▶
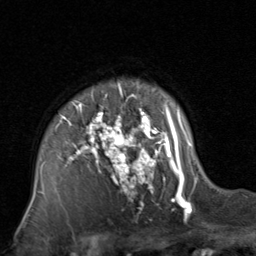
Breast MRI, one axial slice. Position 61 of 80 along the scan axis. Cropped to one breast. Dynamic contrast-enhanced series, time point 2 of 8 at this slice position (early post-contrast). 1.5 T. TE 1.7 ms, TR 4.5 ms. 2 mm slice thickness. 256 × 256 image matrix. Female patient.
Outlined on this slice (semi-automatic segmentation, software-assisted and operator-edited):
- enhancing-tissue mask used for the functional tumour volume (all voxels passing the contrast-enhancement thresholds inside the analysis volume; usually the tumour): bounding box (x1, y1, x2, y2) in pixels: (33, 83, 197, 214)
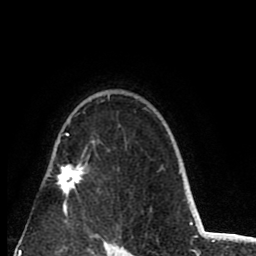
Breast MRI (dynamic contrast-enhanced), one axial slice; position 62 of 80 along the scan axis; cropped to one breast; dynamic contrast-enhanced series, time point 2 of 8 at this slice position (early post-contrast); 1.5 T; TE 2.6 ms, TR 6.1 ms; 2 mm slice thickness; 256 × 256 image matrix. Female patient.
Annotated regions visible in this slice (semi-automatically segmented with operator editing):
- enhancing-tissue mask used for the functional tumour volume (all voxels passing the contrast-enhancement thresholds inside the analysis volume; usually the tumour): bounding box <57,98,109,215> (left, top, right, bottom; pixels)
◀
**EXERCISE BRIEF:** From the first line to the last, copy the listing above exactly and leave out the images.

**RESULT OF THE EXERCISE:**
Breast MRI, one axial slice. Position 61 of 80 along the scan axis. Cropped to one breast. Dynamic contrast-enhanced series, time point 2 of 8 at this slice position (early post-contrast). 1.5 T. TE 1.7 ms, TR 4.5 ms. 2 mm slice thickness. 256 × 256 image matrix. Female patient.
Outlined on this slice (semi-automatic segmentation, software-assisted and operator-edited):
- enhancing-tissue mask used for the functional tumour volume (all voxels passing the contrast-enhancement thresholds inside the analysis volume; usually the tumour): bounding box (x1, y1, x2, y2) in pixels: (33, 83, 197, 214)
Breast MRI (dynamic contrast-enhanced), one axial slice; position 62 of 80 along the scan axis; cropped to one breast; dynamic contrast-enhanced series, time point 2 of 8 at this slice position (early post-contrast); 1.5 T; TE 2.6 ms, TR 6.1 ms; 2 mm slice thickness; 256 × 256 image matrix. Female patient.
Annotated regions visible in this slice (semi-automatically segmented with operator editing):
- enhancing-tissue mask used for the functional tumour volume (all voxels passing the contrast-enhancement thresholds inside the analysis volume; usually the tumour): bounding box <57,98,109,215> (left, top, right, bottom; pixels)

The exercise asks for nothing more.